Cutting through buggy adversarial example defenses: fixing 1 line of code breaks Sabre
Nicholas Carlini
TL;DR
The paper critically examines Sabre, a purportedly highly robust adversarial defense, and identifies systematic evaluation flaws—rooted in a bug that inflates robustness and successive code changes that introduce gradient masking. Through a sequence of attacks, the authors demonstrate that fixing a single line can reduce robustness to 0%, and that later revisions introduce further nondifferentiable components that corrupt the evaluation. The authors also show that Sabre's comparisons to baselines and its evaluation against adaptive attacks are inadequate or misrepresented.

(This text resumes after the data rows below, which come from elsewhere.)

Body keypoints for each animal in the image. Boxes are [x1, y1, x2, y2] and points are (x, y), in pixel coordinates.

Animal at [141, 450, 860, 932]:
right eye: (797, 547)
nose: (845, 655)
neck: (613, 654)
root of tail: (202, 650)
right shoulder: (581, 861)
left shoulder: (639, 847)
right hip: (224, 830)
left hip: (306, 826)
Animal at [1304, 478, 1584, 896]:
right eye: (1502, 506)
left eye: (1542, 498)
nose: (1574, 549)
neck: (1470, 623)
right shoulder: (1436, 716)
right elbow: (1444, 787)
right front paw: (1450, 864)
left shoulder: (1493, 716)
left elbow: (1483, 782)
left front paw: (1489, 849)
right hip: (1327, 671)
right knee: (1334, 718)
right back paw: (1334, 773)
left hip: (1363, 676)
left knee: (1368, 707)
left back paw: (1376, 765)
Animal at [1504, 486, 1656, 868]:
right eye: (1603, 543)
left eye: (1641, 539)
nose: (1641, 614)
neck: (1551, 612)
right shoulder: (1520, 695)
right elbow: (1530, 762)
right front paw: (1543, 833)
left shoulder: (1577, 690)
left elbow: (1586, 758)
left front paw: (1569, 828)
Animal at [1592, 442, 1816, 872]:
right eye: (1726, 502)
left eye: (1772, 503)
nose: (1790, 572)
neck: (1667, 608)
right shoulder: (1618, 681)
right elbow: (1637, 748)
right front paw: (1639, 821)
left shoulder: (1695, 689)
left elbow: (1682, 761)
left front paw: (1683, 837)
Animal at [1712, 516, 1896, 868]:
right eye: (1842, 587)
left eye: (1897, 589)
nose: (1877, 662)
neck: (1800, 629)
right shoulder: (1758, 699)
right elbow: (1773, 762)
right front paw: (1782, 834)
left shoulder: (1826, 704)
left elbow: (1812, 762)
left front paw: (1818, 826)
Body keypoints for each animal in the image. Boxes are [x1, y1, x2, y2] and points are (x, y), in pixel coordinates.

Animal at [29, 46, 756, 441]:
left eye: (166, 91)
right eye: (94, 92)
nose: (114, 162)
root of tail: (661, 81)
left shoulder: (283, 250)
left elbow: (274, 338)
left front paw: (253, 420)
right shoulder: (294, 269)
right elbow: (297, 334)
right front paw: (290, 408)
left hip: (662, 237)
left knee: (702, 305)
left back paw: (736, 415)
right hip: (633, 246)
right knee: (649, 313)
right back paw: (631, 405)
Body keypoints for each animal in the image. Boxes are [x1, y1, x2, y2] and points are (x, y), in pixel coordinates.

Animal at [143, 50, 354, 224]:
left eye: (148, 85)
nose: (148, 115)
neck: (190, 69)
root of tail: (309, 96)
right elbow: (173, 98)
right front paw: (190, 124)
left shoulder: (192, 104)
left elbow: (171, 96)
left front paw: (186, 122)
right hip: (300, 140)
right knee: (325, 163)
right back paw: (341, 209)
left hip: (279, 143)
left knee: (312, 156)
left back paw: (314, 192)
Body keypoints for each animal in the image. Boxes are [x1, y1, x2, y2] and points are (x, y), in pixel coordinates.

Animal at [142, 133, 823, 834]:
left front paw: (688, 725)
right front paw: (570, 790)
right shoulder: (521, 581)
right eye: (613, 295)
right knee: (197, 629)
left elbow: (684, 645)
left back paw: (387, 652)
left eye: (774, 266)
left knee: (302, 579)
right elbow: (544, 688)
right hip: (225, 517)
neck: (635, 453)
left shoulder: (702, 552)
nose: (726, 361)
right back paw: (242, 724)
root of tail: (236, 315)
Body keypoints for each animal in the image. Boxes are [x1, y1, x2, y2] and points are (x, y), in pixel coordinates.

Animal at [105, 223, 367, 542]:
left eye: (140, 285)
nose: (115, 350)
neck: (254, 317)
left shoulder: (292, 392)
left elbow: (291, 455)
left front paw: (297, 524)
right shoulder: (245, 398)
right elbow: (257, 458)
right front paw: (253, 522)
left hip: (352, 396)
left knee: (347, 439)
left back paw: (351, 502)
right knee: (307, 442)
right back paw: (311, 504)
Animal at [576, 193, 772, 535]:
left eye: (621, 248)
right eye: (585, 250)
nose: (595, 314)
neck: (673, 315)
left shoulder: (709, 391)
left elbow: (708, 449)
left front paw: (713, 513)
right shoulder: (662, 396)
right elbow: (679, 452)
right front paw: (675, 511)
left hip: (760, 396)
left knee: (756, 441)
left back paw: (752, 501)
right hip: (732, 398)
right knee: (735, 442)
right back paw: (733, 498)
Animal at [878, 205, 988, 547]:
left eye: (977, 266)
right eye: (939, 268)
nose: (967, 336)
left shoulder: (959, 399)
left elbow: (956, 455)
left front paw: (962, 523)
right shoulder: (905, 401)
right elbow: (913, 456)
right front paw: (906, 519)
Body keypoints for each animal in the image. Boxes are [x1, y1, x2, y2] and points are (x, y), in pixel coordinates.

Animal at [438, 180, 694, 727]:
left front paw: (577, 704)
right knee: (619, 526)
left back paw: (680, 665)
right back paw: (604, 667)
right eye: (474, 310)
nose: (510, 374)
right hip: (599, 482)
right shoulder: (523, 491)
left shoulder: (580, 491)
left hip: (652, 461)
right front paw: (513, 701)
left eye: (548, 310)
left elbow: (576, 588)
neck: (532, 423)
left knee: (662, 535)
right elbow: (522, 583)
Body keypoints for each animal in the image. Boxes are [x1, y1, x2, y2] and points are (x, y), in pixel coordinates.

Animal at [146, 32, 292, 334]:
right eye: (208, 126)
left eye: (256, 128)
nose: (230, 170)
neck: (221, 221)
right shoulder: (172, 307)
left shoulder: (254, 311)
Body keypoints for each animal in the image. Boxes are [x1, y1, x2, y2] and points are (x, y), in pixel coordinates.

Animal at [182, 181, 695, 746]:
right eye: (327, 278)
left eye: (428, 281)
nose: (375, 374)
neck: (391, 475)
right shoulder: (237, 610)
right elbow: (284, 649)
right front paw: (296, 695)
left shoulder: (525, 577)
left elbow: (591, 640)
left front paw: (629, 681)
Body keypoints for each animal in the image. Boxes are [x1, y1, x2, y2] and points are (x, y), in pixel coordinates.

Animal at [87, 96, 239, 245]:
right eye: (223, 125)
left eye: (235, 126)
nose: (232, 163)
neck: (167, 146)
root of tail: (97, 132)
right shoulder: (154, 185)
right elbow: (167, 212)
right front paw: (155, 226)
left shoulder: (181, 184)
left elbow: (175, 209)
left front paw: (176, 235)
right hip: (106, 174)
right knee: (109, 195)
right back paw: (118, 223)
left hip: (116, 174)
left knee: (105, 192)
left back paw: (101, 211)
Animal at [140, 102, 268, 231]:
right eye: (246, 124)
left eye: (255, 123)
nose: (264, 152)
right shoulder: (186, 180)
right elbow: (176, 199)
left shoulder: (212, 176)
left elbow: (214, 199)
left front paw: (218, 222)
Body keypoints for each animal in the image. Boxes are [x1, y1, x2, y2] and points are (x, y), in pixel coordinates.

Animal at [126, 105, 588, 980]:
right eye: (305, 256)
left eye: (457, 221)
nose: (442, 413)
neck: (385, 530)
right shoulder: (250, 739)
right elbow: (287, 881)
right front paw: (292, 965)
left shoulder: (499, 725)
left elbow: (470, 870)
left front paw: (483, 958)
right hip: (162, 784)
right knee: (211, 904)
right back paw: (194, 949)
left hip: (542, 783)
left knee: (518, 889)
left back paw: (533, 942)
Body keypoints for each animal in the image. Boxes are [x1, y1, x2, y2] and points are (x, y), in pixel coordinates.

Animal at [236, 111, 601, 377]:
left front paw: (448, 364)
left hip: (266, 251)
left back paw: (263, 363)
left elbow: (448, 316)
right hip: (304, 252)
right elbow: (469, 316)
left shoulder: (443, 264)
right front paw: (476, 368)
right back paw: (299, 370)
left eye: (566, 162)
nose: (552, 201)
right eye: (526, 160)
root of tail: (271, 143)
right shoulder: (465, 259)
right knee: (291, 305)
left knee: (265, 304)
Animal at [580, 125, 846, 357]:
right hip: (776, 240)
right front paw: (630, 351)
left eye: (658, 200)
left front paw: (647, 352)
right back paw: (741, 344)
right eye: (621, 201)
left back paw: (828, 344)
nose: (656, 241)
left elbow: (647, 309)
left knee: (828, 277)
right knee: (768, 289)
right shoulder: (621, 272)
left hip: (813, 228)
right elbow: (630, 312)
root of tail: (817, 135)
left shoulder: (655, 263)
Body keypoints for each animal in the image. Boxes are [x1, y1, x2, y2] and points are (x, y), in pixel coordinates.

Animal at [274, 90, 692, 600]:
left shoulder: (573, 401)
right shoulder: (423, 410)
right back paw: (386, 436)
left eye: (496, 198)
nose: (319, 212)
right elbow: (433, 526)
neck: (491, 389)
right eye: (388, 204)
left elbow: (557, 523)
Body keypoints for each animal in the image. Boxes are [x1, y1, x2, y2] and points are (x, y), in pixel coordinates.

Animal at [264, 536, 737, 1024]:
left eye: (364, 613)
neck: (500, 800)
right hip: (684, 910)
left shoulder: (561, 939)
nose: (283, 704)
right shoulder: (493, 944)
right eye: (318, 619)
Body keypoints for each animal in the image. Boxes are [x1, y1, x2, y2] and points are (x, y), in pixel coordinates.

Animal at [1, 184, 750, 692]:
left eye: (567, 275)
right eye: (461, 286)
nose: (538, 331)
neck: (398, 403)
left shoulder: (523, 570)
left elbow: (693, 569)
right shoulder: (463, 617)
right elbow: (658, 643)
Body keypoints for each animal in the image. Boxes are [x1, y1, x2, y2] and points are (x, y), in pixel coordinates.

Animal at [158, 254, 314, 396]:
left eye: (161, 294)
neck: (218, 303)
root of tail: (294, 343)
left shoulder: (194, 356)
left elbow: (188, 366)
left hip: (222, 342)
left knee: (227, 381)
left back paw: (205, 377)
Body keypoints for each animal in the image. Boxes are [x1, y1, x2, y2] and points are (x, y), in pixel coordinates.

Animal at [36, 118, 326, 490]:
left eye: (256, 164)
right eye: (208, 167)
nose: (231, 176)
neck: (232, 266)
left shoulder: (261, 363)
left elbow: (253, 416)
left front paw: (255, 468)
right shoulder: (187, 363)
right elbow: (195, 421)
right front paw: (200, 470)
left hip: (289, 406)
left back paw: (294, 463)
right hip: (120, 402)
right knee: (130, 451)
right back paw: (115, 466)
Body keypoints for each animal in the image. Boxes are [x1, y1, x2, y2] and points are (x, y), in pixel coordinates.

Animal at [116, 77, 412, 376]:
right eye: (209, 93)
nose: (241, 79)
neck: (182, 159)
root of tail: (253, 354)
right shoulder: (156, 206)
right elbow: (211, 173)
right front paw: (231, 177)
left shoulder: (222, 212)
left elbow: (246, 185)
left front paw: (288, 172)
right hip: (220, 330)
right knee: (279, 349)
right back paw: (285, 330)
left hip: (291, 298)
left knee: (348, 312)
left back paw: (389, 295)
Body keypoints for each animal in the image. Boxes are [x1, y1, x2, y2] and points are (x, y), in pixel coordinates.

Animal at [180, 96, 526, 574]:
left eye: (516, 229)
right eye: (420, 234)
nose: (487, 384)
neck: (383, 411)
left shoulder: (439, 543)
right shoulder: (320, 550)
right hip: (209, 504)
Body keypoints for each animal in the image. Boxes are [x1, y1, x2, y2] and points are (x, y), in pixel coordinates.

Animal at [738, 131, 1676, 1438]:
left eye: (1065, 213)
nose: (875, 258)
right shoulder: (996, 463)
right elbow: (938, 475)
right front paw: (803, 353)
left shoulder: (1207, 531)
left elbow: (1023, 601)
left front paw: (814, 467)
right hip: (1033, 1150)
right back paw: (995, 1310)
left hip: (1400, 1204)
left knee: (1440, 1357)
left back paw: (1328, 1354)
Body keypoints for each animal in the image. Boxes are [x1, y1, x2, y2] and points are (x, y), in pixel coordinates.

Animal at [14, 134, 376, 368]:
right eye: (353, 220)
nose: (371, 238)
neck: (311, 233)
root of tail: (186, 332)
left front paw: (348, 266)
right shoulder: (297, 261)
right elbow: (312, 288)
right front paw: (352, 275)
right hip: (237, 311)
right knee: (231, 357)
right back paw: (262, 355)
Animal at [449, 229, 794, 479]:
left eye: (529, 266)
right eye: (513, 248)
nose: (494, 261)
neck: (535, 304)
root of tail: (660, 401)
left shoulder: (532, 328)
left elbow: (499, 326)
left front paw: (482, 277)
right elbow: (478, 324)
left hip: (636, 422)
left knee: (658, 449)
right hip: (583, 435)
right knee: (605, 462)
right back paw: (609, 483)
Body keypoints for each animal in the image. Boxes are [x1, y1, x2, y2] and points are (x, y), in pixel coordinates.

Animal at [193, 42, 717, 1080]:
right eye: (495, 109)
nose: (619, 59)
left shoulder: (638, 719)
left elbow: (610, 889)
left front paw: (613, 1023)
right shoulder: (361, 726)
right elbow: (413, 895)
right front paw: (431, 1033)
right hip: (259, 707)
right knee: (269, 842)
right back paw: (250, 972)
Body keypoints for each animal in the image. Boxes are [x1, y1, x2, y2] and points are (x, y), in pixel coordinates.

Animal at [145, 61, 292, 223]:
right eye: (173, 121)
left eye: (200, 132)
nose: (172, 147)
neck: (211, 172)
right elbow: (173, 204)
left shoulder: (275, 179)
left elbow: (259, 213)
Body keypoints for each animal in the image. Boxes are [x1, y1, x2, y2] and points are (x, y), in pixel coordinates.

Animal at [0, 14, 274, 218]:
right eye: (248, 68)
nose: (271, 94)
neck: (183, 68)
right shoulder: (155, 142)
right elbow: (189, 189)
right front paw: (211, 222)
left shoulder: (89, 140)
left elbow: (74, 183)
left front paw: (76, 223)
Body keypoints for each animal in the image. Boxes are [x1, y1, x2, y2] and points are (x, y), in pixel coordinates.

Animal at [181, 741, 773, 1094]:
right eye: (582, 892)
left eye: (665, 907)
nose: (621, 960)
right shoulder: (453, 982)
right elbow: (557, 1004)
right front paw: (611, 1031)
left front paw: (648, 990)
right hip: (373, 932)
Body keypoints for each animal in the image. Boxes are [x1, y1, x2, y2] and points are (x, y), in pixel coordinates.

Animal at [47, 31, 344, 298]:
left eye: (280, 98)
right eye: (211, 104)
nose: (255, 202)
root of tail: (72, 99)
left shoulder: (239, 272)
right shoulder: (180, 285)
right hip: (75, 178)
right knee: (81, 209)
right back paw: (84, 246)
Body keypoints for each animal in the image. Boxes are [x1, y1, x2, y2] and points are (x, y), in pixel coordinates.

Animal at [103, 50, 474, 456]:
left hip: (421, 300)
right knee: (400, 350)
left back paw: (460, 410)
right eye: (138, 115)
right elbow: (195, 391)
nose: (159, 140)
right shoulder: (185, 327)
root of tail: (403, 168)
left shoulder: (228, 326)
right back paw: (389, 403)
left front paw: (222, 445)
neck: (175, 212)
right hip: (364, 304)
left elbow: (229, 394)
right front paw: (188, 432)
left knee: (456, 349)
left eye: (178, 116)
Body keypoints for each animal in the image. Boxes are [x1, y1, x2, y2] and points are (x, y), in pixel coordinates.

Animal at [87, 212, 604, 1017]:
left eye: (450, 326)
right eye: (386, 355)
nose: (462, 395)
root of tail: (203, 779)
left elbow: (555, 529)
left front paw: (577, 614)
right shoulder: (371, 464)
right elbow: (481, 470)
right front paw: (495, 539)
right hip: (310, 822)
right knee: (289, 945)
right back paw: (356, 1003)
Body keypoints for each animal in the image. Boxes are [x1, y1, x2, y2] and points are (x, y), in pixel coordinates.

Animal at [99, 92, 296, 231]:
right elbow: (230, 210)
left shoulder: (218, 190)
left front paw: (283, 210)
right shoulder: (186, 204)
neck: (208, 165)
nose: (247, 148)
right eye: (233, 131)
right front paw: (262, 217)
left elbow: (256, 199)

The work emphasizes the necessity of rigorous, reproducible evaluations with adaptive and gradient-free attacks to credibly assess robustness claims, warning against the spread of brittle defenses built on flawed analyses.
Abstract
Sabre is a defense to adversarial examples that was accepted at IEEE S&P 2024. We first reveal significant flaws in the evaluation that point to clear signs of gradient masking. We then show the cause of this gradient masking: a bug in the original evaluation code. By fixing a single line of code in the original repository, we reduce Sabre's robust accuracy to 0%. In response to this, the authors modify the defense and introduce a new defense component not described in the original paper. But this fix contains a second bug; modifying one more line of code reduces robust accuracy to below baseline levels. After we released the first version of our paper online, the authors introduced another change to the defense; by commenting out one line of code during attack we reduce the robust accuracy to 0% again.